[Opening Provided records section]

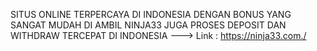 SITUS ONLINE TERPERCAYA DI INDONESIA 
DENGAN BONUS YANG SANGAT MUDAH DI AMBIL
NINJA33 JUGA PROSES DEPOSIT DAN WITHDRAW TERCEPAT DI INDONESIA 
--->
Link : https://ninja33.com./
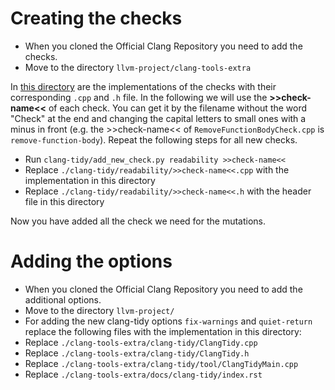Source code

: # Creating the checks
 - When you cloned the Official Clang Repository you need to add the checks.
 - Move to the directory `llvm-project/clang-tools-extra`

In [this directory](.) are the implementations of the checks with their corresponding `.cpp` and `.h` file. In the following we will use the **>>check-name<<** of each check. You can get it by the filename without the word "Check" at the end and changing the capital letters to small ones with a minus in front (e.g. the >>check-name<< of `RemoveFunctionBodyCheck.cpp` is `remove-function-body`). Repeat the following steps for all new checks.

 - Run `clang-tidy/add_new_check.py readability >>check-name<<`
 - Replace `./clang-tidy/readability/>>check-name<<.cpp` with the implementation in this directory
 - Replace `./clang-tidy/readability/>>check-name<<.h` with the header file in this directory

Now you have added all the check we need for the mutations.

# Adding the options
- When you cloned the Official Clang Repository you need to add the additional options.
- Move to the directory `llvm-project/`
- For adding the new clang-tidy options `fix-warnings` and `quiet-return` replace the following files with the implementation in this directory:
- Replace `./clang-tools-extra/clang-tidy/ClangTidy.cpp`
- Replace `./clang-tools-extra/clang-tidy/ClangTidy.h`
- Replace `./clang-tools-extra/clang-tidy/tool/ClangTidyMain.cpp`
- Replace `./clang-tools-extra/docs/clang-tidy/index.rst`
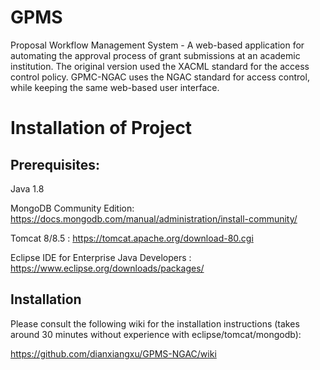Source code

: # GPMS
Proposal Workflow Management System - A web-based application for automating the approval process of grant submissions at an academic institution. The original version used the XACML standard for the access control policy. GPMC-NGAC uses the NGAC standard for access control, while keeping the same web-based user interface. 

# Installation of Project
## Prerequisites: 

Java 1.8

MongoDB Community Edition: https://docs.mongodb.com/manual/administration/install-community/

Tomcat 8/8.5 : https://tomcat.apache.org/download-80.cgi

Eclipse IDE for Enterprise Java Developers : https://www.eclipse.org/downloads/packages/

## Installation

Please consult the following wiki for the installation instructions (takes around 30 minutes without experience with eclipse/tomcat/mongodb):

https://github.com/dianxiangxu/GPMS-NGAC/wiki
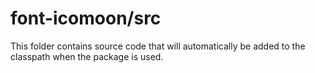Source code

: # font-icomoon/src

This folder contains source code that will automatically be added to the classpath when
the package is used.
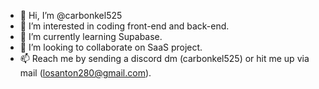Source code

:- 👋 Hi, I’m @carbonkel525
- 👀 I’m interested in coding front-end and back-end.
- 🌱 I’m currently learning Supabase.
- 💞️ I’m looking to collaborate on SaaS project.
- 📫 Reach me by sending a discord dm (carbonkel525) or hit me up via mail (losanton280@gmail.com).

<!---
carbonkel525/carbonkel525 is a ✨ special ✨ repository because its `README.md` (this file) appears on your GitHub profile.
You can click the Preview link to take a look at your changes.
--->
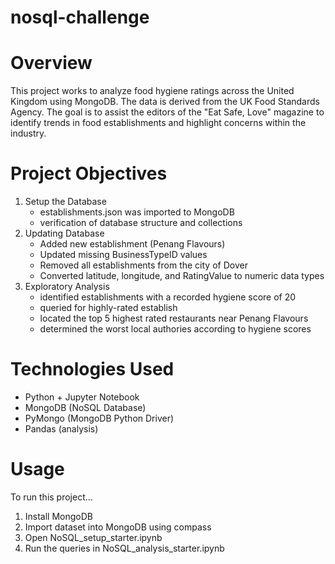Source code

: # nosql-challenge
# Overview
This project works to analyze food hygiene ratings across the United Kingdom using MongoDB. The data is derived from the UK Food Standards Agency. The goal is to assist the editors of the "Eat Safe, Love" magazine to identify trends in food establishments and highlight concerns within the industry. 
# Project Objectives
1. Setup the Database
   - establishments.json was imported to MongoDB
   - verification of database structure and collections
2. Updating Database
   - Added new establishment (Penang Flavours)
   - Updated missing BusinessTypeID values
   - Removed all establishments from the city of Dover
   - Converted latitude, longitude, and RatingValue to numeric data types
3. Exploratory Analysis
   - identified establishments with a recorded hygiene score of 20
   - queried for highly-rated establish
   - located the top 5 highest rated restaurants near Penang Flavours
   - determined the worst local authories according to hygiene scores
# Technologies Used
- Python + Jupyter Notebook
- MongoDB (NoSQL Database)
- PyMongo (MongoDB Python Driver)
- Pandas (analysis)
# Usage
To run this project...
1. Install MongoDB
2. Import dataset into MongoDB using compass
3. Open NoSQL_setup_starter.ipynb
4. Run the queries in NoSQL_analysis_starter.ipynb
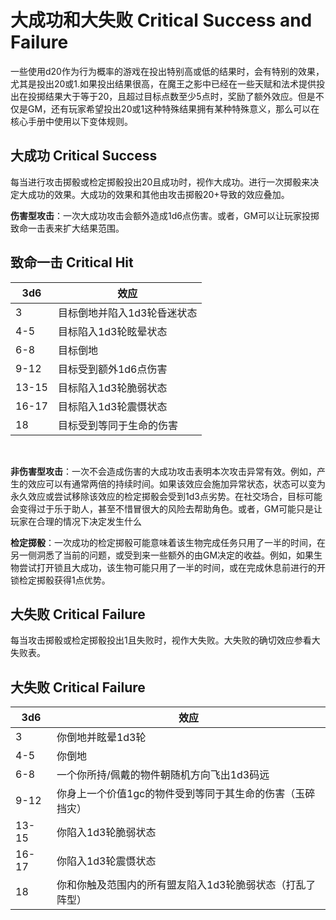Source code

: # 大成功和大失败 Critical Success and Failure

一些使用d20作为行为概率的游戏在投出特别高或低的结果时，会有特别的效果，尤其是投出20或1.如果投出结果很高，在魔王之影中已经在一些天赋和法术提供投出在投掷结果大于等于20，且超过目标点数至少5点时，奖励了额外效应。但是不仅是GM，还有玩家希望投出20或1这种特殊结果拥有某种特殊意义，那么可以在核心手册中使用以下变体规则。

## 大成功 Critical Success

每当进行攻击掷骰或检定掷骰投出20且成功时，视作大成功。进行一次掷骰来决定大成功的效果。大成功的效果和其他由攻击掷骰20+导致的效应叠加。

**伤害型攻击**：一次大成功攻击会额外造成1d6点伤害。或者，GM可以让玩家投掷致命一击表来扩大结果范围。

## 致命一击 Critical Hit

<table>
<thead>
<tr class="header">
<th>3d6</th>
<th>效应</th>
</tr>
</thead>
<tbody>
<tr class="odd">
<td>3</td>
<td>目标倒地并陷入1d3轮昏迷状态</td>
</tr>
<tr class="even">
<td>4-5</td>
<td>目标陷入1d3轮眩晕状态</td>
</tr>
<tr class="odd">
<td>6-8</td>
<td>目标倒地</td>
</tr>
<tr class="even">
<td>9-12</td>
<td>目标受到额外1d6点伤害</td>
</tr>
<tr class="odd">
<td>13-15</td>
<td>目标陷入1d3轮脆弱状态</td>
</tr>
<tr class="even">
<td>16-17</td>
<td>目标陷入1d3轮震慑状态</td>
</tr>
<tr class="odd">
<td>18</td>
<td>目标受到等同于生命的伤害</td>
</tr>
</tbody>
</table>

 

**非伤害型攻击**：一次不会造成伤害的大成功攻击表明本次攻击异常有效。例如，产生的效应可以有通常两倍的持续时间。如果该效应会施加异常状态，状态可以变为永久效应或尝试移除该效应的检定掷骰会受到1d3点劣势。在社交场合，目标可能会变得过于乐于助人，甚至不惜冒很大的风险去帮助角色。或者，GM可能只是让玩家在合理的情况下决定发生什么

**检定掷骰**：一次成功的检定掷骰可能意味着该生物完成任务只用了一半的时间，在另一侧洞悉了当前的问题，或受到来一些额外的由GM决定的收益。例如，如果生物尝试打开锁且大成功，该生物可能只用了一半的时间，或在完成休息前进行的开锁检定掷骰获得1点优势。

## 大失败 Critical Failure

每当攻击掷骰或检定掷骰投出1且失败时，视作大失败。大失败的确切效应参看大失败表。

## 大失败 Critical Failure

<table>
<thead>
<tr class="header">
<th>3d6</th>
<th>效应</th>
</tr>
</thead>
<tbody>
<tr class="odd">
<td>3</td>
<td>你倒地并眩晕1d3轮</td>
</tr>
<tr class="even">
<td>4-5</td>
<td>你倒地</td>
</tr>
<tr class="odd">
<td>6-8</td>
<td>一个你所持/佩戴的物件朝随机方向飞出1d3码远</td>
</tr>
<tr class="even">
<td>9-12</td>
<td>你身上一个价值1gc的物件受到等同于其生命的伤害（玉碎挡灾）</td>
</tr>
<tr class="odd">
<td>13-15</td>
<td>你陷入1d3轮脆弱状态</td>
</tr>
<tr class="even">
<td>16-17</td>
<td>你陷入1d3轮震慑状态</td>
</tr>
<tr class="odd">
<td>18</td>
<td>你和你触及范围内的所有盟友陷入1d3轮脆弱状态（打乱了阵型）</td>
</tr>
</tbody>
</table>

 
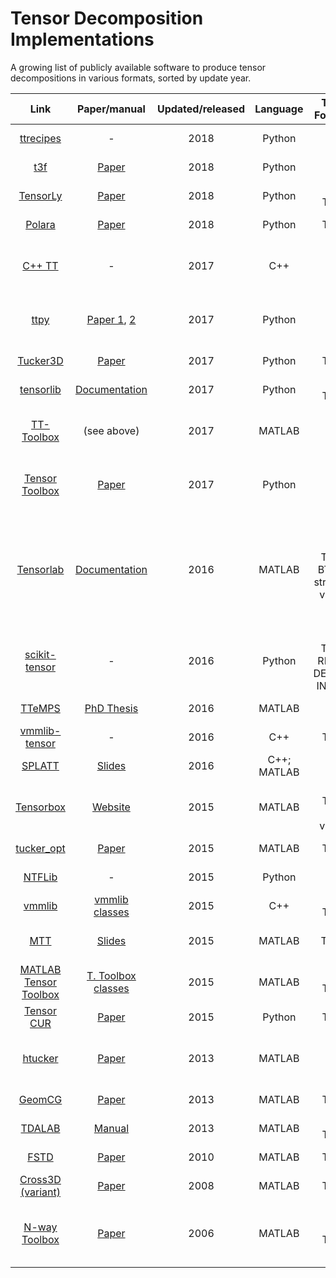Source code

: # Tensor Decomposition Implementations

A growing list of publicly available software to produce tensor decompositions in various formats, sorted by update year.

| Link |  Paper/manual | Updated/released | Language | Tensor Format(s) | Type
|:--:|:--:|:--:|:--:|:--:|:--:|
| [ttrecipes](https://github.com/rballester/ttrecipes) | - | 2018 | Python | TT | Compression; completion
| [t3f](https://github.com/Bihaqo/t3f) | [Paper](https://arxiv.org/abs/1801.01928) | 2018 | Python | TT | Regression; deep learning
| [TensorLy](https://tensorly.github.io/stable/index.html) | [Paper](https://arxiv.org/abs/1610.09555) | 2018 | Python | Cp; Tucker | Tensor regression
| [Polara](https://github.com/Evfro/polara) | [Paper](https://arxiv.org/abs/1607.04228) | 2018 | Python | Tucker | Sparse compression
| [C++ TT](https://bitbucket.org/dzheltkov/c-tt-library) | - | 2017 | C++ | TT | Dense compression; adaptive sampling
| [ttpy](https://github.com/oseledets/ttpy) | [Paper 1](http://spring.inm.ras.ru/osel/wp-content/plugins/wp-publications-archive/openfile.php?action=open&file=28), [2](http://www.mat.uniroma2.it/~tvmsscho/papers/Tyrtyshnikov5.pdf) | 2017 | Python | TT | Dense compression; adaptive sampling
| [Tucker3D](https://github.com/rakhuba/tucker3d) | [Paper](http://arxiv.org/pdf/1402.5649.pdf) | 2017 | Python | Tucker | Adaptive sampling
| [tensorlib](https://github.com/tensorlib/tensorlib) | [Documentation](http://tensorlib.github.io/) | 2017 | Python | CP; Tucker | Dense compression
| [TT-Toolbox](https://github.com/oseledets/TT-Toolbox) | (see above) | 2017 | MATLAB | TT | Dense compression; adaptive sampling
| [Tensor Toolbox](https://pypi.python.org/pypi/TensorToolbox/) | [Paper](http://epubs.siam.org/doi/pdf/10.1137/15M1036919) | 2017 | Python | TT | Dense compression; adaptive sampling
| [Tensorlab](http://www.tensorlab.net/) | [Documentation](http://www.tensorlab.net/doc/) | 2016 | MATLAB | CP; Tucker; BTD; TT; structured variants | Dense and sparse compression (with optional constraints); tensor completion; adaptive sampling
| [scikit-tensor](https://github.com/mnick/scikit-tensor) | - | 2016 | Python | CP; Tucker; RESCAL; DEDICOM; INDSCAL | Dense/sparse compression
| [TTeMPS](http://anchp.epfl.ch/TTeMPS) | [PhD Thesis](https://infoscience.epfl.ch/record/217938) | 2016 | MATLAB | TT | Tensor completion
| [vmmlib-tensor](https://github.com/rballester/vmmlib-tensor) | - | 2016 | C++ | Tucker | Dense compression
| [SPLATT](http://shaden.io/splatt.html) | [Slides](http://www.shaden.io/pdf/2015-Smith-SPLATT-slides.pdf) | 2016 | C++; MATLAB | CP | Sparse compression
| [Tensorbox](http://www.bsp.brain.riken.jp/~phan/index.html#tensorbox) | [Website](http://www.bsp.brain.riken.jp/~phan/) | 2015 | MATLAB | CP, Tucker and variants | Dense compression (with various constraints)
| [tucker_opt](http://www.lair.irb.hr/ikopriva/Data/PhD_Students/mfilipovic/tucker_low_rank_completion_codes.zip) | [Paper](http://www.lair.irb.hr/ikopriva/Data/PhD_Students/mfilipovic/tc_paper.pdf) | 2015 | MATLAB | Tucker | Tensor completion
| [NTFLib](https://github.com/stitchfix/NTFLib) | - | 2015 | Python | NTF | Sparse compression
| [vmmlib](https://github.com/VMML/vmmlib) | [vmmlib classes](https://files.ifi.uzh.ch/vmml/ta_tutorial/vmmlib_ta_classes.pdf) | 2015 | C++ | CP; Tucker | Dense compression
| [MTT](https://github.com/andrewssobral/mtt) | [Slides](http://www.slideshare.net/andrewssobral/matrix-and-tensor-tools-for-computer-vision) | 2015 | MATLAB | CP; Tucker; NTF | Dense compression
| [MATLAB Tensor Toolbox](http://www.sandia.gov/~tgkolda/TensorToolbox/index-2.6.html) | [T. Toolbox classes](http://dl.acm.org/citation.cfm?doid=1186785.1186794) | 2015 | MATLAB | CP; Tucker | Dense/sparse compression
| [Tensor CUR](https://github.com/arvindks/tensorcur) | [Paper](http://arxiv.org/pdf/1511.05208v3) | 2015 | Python | Tucker | Adaptive sampling
| [htucker](http://anchp.epfl.ch/htucker) | [Paper](http://sma.epfl.ch/~anchpcommon/publications/htucker.pdf) | 2013 | MATLAB | HT | Dense compression; adaptive samping
| [GeomCG](http://anchp.epfl.ch/geomCG) | [Paper](http://sma.epfl.ch/~anchpcommon/publications/tensorcompletion.pdf) | 2013 | MATLAB | Tucker | Tensor completion
| [TDALAB](http://bsp.brain.riken.jp/TDALAB/) | [Manual](http://bsp.brain.riken.jp/~zhougx/tdalab/tdalab_guide.pdf) | 2013 | MATLAB | CP; Tucker | Dense compression
| [FSTD](web.fi.uba.ar/~ccaiafa/Code/FSTD1_package.rar) | [Paper](http://ac.els-cdn.com/S0024379510001394/1-s2.0-S0024379510001394-main.pdf?_tid=2b4511cc-51c3-11e6-8551-00000aab0f01&acdnat=1469381116_ac0c8c104651f51a54c0664b7b9466cf) | 2010 | MATLAB | Tucker | Adaptive sampling
| [Cross3D (variant)](http://spring.inm.ras.ru/osel/download/3d.tgz) | [Paper](http://spring.inm.ras.ru/osel/wp-content/plugins/wp-publications-archive/openfile.php?action=open&file=5) | 2008 | MATLAB | Tucker | Adaptive sampling
| [N-way Toolbox](http://www.models.life.ku.dk/nwaytoolbox) | [Paper](http://www.models.life.ku.dk/sites/default/files/TheNwayToolboxforMATLAB.pdf) | 2006 | MATLAB | CP, Tucker | Dense compression (optionally with missing values)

[Closing Provided records section]

● Requirement:
From the items above, copy each line that contains the string "readability".

● Answer section:
 - Run `clang-tidy/add_new_check.py readability >>check-name<<`
 - Replace `./clang-tidy/readability/>>check-name<<.cpp` with the implementation in this directory
 - Replace `./clang-tidy/readability/>>check-name<<.h` with the header file in this directory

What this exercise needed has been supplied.